WORK REQUIRED →
Turn the lines of the records, from the line with "collector number: 14013" through the end of the records, into a numbered list, leaving out any blank lines.

MATERIAL SUPPLIED →
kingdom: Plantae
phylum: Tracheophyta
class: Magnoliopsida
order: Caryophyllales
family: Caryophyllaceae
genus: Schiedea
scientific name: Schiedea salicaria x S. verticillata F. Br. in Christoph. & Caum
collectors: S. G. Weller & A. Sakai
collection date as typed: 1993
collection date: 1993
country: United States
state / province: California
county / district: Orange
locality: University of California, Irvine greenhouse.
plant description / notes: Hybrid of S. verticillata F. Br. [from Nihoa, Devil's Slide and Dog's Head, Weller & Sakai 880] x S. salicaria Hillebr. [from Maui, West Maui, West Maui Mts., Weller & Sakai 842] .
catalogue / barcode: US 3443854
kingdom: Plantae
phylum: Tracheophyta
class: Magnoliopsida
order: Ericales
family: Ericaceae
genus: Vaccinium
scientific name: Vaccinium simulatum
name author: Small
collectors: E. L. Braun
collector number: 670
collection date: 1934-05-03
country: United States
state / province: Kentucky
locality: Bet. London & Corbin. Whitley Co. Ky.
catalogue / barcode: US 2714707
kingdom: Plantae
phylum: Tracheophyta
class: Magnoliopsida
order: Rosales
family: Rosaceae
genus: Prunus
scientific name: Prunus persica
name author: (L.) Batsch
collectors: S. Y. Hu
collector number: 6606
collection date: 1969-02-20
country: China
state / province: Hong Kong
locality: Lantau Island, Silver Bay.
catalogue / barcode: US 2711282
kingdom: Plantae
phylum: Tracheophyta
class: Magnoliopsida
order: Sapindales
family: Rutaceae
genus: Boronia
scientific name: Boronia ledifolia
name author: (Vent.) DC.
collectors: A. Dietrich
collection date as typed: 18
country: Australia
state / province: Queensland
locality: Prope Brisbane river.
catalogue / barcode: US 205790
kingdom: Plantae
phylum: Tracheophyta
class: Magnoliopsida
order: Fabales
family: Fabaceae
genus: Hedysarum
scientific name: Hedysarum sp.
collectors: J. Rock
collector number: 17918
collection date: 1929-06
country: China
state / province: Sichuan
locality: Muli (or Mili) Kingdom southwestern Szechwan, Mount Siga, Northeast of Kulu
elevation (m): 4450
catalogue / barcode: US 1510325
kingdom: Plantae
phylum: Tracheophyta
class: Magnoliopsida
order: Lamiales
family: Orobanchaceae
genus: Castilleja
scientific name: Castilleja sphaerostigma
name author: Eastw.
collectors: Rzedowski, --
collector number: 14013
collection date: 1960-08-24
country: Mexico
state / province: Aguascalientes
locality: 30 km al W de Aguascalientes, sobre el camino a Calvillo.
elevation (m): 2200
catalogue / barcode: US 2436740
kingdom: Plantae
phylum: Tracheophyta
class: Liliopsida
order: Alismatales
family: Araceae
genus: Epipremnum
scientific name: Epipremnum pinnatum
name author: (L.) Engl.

OUTPUT OF THE TASK →
1. collector number: 14013
2. collection date: 1960-08-24
3. country: Mexico
4. state / province: Aguascalientes
5. locality: 30 km al W de Aguascalientes, sobre el camino a Calvillo.
6. elevation (m): 2200
7. catalogue / barcode: US 2436740
8. kingdom: Plantae
9. phylum: Tracheophyta
10. class: Liliopsida
11. order: Alismatales
12. family: Araceae
13. genus: Epipremnum
14. scientific name: Epipremnum pinnatum
15. name author: (L.) Engl.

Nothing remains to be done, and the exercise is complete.